SKROWACZEWSKI CONDUCTS : A YOUNG ASHKENAZY MAKES HIS BOWL DEBUT
Making an American debut with one’s sound amplified and distorted as it bounces around the wide, open, distraction-filled spaces of Hollywood Bowl can’t be easy for any pianist.
Doing so at the still-dewy age of 24 must make the prospect even more daunting. Doing so with the romantic rigors of the Rachmaninoff First Concerto must make the precarious plot thicken further.
And doing all of the above when one is blessed--or is it cursed?--with one of the most prestigious names in contemporary pianism must be enough to make any strong musician weak.

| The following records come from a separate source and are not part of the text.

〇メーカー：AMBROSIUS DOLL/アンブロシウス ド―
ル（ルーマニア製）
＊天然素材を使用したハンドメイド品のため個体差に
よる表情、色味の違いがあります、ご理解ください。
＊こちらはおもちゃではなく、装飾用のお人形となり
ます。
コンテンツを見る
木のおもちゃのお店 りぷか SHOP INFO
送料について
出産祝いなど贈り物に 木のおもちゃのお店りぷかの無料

Vovka Ashkenazy, son of Vladimir, got over the obvious hurdles Thursday night without a fumble or a stumble. That alone is something of an achievement.
He played with nice, seemingly calm authority. He revealed a solid technique, an efficient grasp of the inherent architectural sprawl, a potentially becoming sense of restraint.
He survived the trial by fire of the opening movement with only a few--pardonably few--visits to the cracks between the keys. He surveyed the lyricism of the Andante without resorting to gush--without even hinting at the possibility, in fact. He approached the smash-bang finale with decent energy.
What he didn’t do, unfortunately, was tell us anything interesting, anything new, anything poignant or anything personal about the concerto. For the most part, he contented himself with music-making that tended toward the mechanical. He suffered no indulgences, took no chances, kept the temperature cool.
But there is time.
Stanislaw Skrowaczewski and the Los Angeles Philharmonic, who had opened the program with a brisk and graceful performance of Berlioz’s “Roman Carnival,” provided attentive support for the young soloist. After intermission, they sensitively defined the mist and the splash in both of Ravel’s “Daphnis et Chloe” suites.
Despite the sophisticated music-making, this seemed a bit much of a bland thing.